YOUR ASSIGNMENT: Every record that follows must be set down word for word.

MATERIAL FOR THE TASK:
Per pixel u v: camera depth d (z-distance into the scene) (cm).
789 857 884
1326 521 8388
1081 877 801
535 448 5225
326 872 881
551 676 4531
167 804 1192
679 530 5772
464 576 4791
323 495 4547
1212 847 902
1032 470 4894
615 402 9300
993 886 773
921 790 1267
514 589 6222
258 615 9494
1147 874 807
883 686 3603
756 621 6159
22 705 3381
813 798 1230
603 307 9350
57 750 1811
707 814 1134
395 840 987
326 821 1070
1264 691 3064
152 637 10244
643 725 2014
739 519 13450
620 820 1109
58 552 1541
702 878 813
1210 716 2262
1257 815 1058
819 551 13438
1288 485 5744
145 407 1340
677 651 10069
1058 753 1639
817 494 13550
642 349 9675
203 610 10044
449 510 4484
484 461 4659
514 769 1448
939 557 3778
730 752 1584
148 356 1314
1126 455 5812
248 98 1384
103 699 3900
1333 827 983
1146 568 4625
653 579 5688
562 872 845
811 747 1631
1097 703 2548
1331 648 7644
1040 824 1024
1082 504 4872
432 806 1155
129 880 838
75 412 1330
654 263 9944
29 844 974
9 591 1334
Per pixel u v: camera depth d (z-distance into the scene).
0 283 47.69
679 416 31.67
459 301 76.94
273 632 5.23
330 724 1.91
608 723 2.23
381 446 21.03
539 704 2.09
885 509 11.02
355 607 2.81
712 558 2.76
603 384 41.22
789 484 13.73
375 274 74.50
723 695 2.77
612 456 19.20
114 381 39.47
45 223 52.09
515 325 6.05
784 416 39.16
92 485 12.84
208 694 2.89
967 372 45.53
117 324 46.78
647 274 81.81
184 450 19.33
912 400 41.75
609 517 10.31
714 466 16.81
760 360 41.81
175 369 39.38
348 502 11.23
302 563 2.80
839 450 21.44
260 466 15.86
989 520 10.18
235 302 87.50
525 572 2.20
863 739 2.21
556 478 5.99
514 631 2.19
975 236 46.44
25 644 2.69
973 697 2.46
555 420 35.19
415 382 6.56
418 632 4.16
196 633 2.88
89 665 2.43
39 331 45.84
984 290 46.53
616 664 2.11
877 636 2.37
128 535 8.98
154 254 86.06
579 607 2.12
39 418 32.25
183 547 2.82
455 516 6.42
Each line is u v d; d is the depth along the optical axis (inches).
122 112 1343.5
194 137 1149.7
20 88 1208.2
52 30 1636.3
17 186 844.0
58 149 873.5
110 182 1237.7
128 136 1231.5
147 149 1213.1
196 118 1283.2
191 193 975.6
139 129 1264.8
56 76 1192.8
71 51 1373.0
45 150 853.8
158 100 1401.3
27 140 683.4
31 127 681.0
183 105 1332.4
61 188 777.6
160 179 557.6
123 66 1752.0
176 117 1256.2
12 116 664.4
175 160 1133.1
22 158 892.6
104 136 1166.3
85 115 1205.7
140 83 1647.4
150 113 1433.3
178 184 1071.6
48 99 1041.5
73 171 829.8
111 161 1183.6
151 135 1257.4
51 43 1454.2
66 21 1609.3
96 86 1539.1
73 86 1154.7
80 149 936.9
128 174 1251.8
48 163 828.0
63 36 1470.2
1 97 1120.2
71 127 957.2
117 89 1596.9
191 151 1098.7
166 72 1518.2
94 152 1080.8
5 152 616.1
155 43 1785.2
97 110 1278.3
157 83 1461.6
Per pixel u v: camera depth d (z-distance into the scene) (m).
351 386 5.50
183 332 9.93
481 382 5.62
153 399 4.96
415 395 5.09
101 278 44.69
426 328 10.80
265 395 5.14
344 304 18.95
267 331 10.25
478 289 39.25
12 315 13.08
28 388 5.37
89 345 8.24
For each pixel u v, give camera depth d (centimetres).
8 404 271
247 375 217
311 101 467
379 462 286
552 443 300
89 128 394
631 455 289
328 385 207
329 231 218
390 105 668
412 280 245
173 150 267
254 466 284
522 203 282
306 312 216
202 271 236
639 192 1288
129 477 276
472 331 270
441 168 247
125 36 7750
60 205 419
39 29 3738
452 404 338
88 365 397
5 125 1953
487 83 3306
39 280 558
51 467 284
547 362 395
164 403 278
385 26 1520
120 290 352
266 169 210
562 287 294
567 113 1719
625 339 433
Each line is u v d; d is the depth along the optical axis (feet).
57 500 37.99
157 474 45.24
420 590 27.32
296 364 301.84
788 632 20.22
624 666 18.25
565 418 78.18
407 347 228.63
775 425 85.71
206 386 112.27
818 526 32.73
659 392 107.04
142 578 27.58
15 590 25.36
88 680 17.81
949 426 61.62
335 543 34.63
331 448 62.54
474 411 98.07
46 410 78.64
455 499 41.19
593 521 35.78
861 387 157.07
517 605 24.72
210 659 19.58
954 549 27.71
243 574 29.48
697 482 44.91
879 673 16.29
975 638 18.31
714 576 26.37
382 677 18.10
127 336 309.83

TASK SOLUTION:
Per pixel u v: camera depth d (z-distance into the scene) (cm).
789 857 884
1326 521 8388
1081 877 801
535 448 5225
326 872 881
551 676 4531
167 804 1192
679 530 5772
464 576 4791
323 495 4547
1212 847 902
1032 470 4894
615 402 9300
993 886 773
921 790 1267
514 589 6222
258 615 9494
1147 874 807
883 686 3603
756 621 6159
22 705 3381
813 798 1230
603 307 9350
57 750 1811
707 814 1134
395 840 987
326 821 1070
1264 691 3064
152 637 10244
643 725 2014
739 519 13450
620 820 1109
58 552 1541
702 878 813
1210 716 2262
1257 815 1058
819 551 13438
1288 485 5744
145 407 1340
677 651 10069
1058 753 1639
817 494 13550
642 349 9675
203 610 10044
449 510 4484
484 461 4659
514 769 1448
939 557 3778
730 752 1584
148 356 1314
1126 455 5812
248 98 1384
103 699 3900
1333 827 983
1146 568 4625
653 579 5688
562 872 845
811 747 1631
1097 703 2548
1331 648 7644
1040 824 1024
1082 504 4872
432 806 1155
129 880 838
75 412 1330
654 263 9944
29 844 974
9 591 1334
Per pixel u v: camera depth d (z-distance into the scene).
0 283 47.69
679 416 31.67
459 301 76.94
273 632 5.23
330 724 1.91
608 723 2.23
381 446 21.03
539 704 2.09
885 509 11.02
355 607 2.81
712 558 2.76
603 384 41.22
789 484 13.73
375 274 74.50
723 695 2.77
612 456 19.20
114 381 39.47
45 223 52.09
515 325 6.05
784 416 39.16
92 485 12.84
208 694 2.89
967 372 45.53
117 324 46.78
647 274 81.81
184 450 19.33
912 400 41.75
609 517 10.31
714 466 16.81
760 360 41.81
175 369 39.38
348 502 11.23
302 563 2.80
839 450 21.44
260 466 15.86
989 520 10.18
235 302 87.50
525 572 2.20
863 739 2.21
556 478 5.99
514 631 2.19
975 236 46.44
25 644 2.69
973 697 2.46
555 420 35.19
415 382 6.56
418 632 4.16
196 633 2.88
89 665 2.43
39 331 45.84
984 290 46.53
616 664 2.11
877 636 2.37
128 535 8.98
154 254 86.06
579 607 2.12
39 418 32.25
183 547 2.82
455 516 6.42
Each line is u v d; d is the depth along the optical axis (inches).
122 112 1343.5
194 137 1149.7
20 88 1208.2
52 30 1636.3
17 186 844.0
58 149 873.5
110 182 1237.7
128 136 1231.5
147 149 1213.1
196 118 1283.2
191 193 975.6
139 129 1264.8
56 76 1192.8
71 51 1373.0
45 150 853.8
158 100 1401.3
27 140 683.4
31 127 681.0
183 105 1332.4
61 188 777.6
160 179 557.6
123 66 1752.0
176 117 1256.2
12 116 664.4
175 160 1133.1
22 158 892.6
104 136 1166.3
85 115 1205.7
140 83 1647.4
150 113 1433.3
178 184 1071.6
48 99 1041.5
73 171 829.8
111 161 1183.6
151 135 1257.4
51 43 1454.2
66 21 1609.3
96 86 1539.1
73 86 1154.7
80 149 936.9
128 174 1251.8
48 163 828.0
63 36 1470.2
1 97 1120.2
71 127 957.2
117 89 1596.9
191 151 1098.7
166 72 1518.2
94 152 1080.8
5 152 616.1
155 43 1785.2
97 110 1278.3
157 83 1461.6
Per pixel u v: camera depth d (z-distance into the scene) (m).
351 386 5.50
183 332 9.93
481 382 5.62
153 399 4.96
415 395 5.09
101 278 44.69
426 328 10.80
265 395 5.14
344 304 18.95
267 331 10.25
478 289 39.25
12 315 13.08
28 388 5.37
89 345 8.24
For each pixel u v, give camera depth d (centimetres).
8 404 271
247 375 217
311 101 467
379 462 286
552 443 300
89 128 394
631 455 289
328 385 207
329 231 218
390 105 668
412 280 245
173 150 267
254 466 284
522 203 282
306 312 216
202 271 236
639 192 1288
129 477 276
472 331 270
441 168 247
125 36 7750
60 205 419
39 29 3738
452 404 338
88 365 397
5 125 1953
487 83 3306
39 280 558
51 467 284
547 362 395
164 403 278
385 26 1520
120 290 352
266 169 210
562 287 294
567 113 1719
625 339 433
Each line is u v d; d is the depth along the optical axis (feet).
57 500 37.99
157 474 45.24
420 590 27.32
296 364 301.84
788 632 20.22
624 666 18.25
565 418 78.18
407 347 228.63
775 425 85.71
206 386 112.27
818 526 32.73
659 392 107.04
142 578 27.58
15 590 25.36
88 680 17.81
949 426 61.62
335 543 34.63
331 448 62.54
474 411 98.07
46 410 78.64
455 499 41.19
593 521 35.78
861 387 157.07
517 605 24.72
210 659 19.58
954 549 27.71
243 574 29.48
697 482 44.91
879 673 16.29
975 638 18.31
714 576 26.37
382 677 18.10
127 336 309.83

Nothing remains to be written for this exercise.